The IR validator has adapted to these changes, embedding 43 lines of new checks. Interestingly, it requires Alloca to have a size greater than zero and a power-of-two alignment. Both Load and Store demand a pointer operand typed explicitly as IrType::Ptr.

This memory operation extension is crucial. Without it, the backend couldn’t handle memory structures that exceed single-register values. The improvement reflects typical infrastructure you’d find in a lowering pass designed for IR architectures like Cranelift or LLVM, where memory management is cornerstone.

Struct Registry and Struct-to-Ptr Lowering

Diving further into struct support, commit c95eea6 revealed a robust struct registry. This involves build_struct_table() walking through every SemanticStmt::StructDef. As it encounters each, it lowers field types and computes their layout via compute_struct_layout(), established back in Phase 8.

The produced StructLayoutInfo details field offsets, sizes, and alignments for each struct, threading this struct metadata through key components like LoweringCtx and the lowering functions. The main change here is how lower_type operates, shifting from returning UnsupportedSemanticType for structs to correctly mapping SemanticType::Struct(_) to Ok(IrType::Ptr).

LLVM has a similar stance on treating structs as pointers, which supports computational efficiency. Importantly, the struct layout calculation is performed just once, and then utilized across functions, preventing redundant computations.

The Submain Divergence

Submain’s trajectory reflects a 34-day, 22-commit lead over main, carrying a slew of updates from Phases 10-11 including error management, overflow controls, and optional semicolons. This branch also holds 117 tests against main’s 78.
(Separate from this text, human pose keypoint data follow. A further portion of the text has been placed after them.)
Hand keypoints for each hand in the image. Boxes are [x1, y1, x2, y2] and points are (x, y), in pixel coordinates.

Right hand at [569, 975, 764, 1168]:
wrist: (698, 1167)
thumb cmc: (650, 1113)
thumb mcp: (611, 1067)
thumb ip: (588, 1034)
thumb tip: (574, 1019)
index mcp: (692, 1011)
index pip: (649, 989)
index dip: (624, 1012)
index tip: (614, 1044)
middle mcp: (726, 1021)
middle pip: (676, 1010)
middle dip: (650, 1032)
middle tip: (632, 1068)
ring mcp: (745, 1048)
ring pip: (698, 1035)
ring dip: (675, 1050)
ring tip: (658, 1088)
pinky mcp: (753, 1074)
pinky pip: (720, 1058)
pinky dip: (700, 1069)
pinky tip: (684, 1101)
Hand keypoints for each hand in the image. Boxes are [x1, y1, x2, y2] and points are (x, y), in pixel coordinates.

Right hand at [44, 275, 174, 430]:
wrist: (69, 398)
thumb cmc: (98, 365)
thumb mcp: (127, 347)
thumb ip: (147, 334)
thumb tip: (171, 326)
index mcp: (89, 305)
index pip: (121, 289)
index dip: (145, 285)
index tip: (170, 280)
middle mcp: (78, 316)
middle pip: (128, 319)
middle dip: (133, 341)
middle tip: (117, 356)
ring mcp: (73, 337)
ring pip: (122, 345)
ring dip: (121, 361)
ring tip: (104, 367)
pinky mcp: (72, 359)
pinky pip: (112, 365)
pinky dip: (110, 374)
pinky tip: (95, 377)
Concerns rise as days pass without merging these advancements back into main. The longer this continues, the more challenging integration will become, posing significant risks to the overall project. There’s an urgent need to close this divergence to streamline development and mitigate integration complexities.

What Landed vs. What Was Predicted

Interestingly, the predicted advancement in Phase 11's expression lowering occurred, albeit through focus on underlying struct and memory operation enhancement rather than direct expression work. However, several anticipated actions did not see progression — the crucial merge into main remained unaddressed, as did tackling existing IR backend test failures or resolving inactive PRs.

What's Next

Struct support is now foundational. Following this, we should:

  • Lower struct field accesses. Implement DotAccess lowering utilizing StructLayoutInfo for accurate field handling through pointer arithmetic accompanied by Load and Store.
  • Lower struct literals. Translate SemanticExprKind::StructLit into an Alloca followed by Store operations for each field based on layout offsets.
  • Merge submain to main. This remains the top priority with 22 new commits and 39 tests awaiting integration.

The groundwork is laid for more sophisticated struct handling in Cx. The path forward involves both immediate function implementations and resolving the pressing main-submain merge to unify the project’s progress.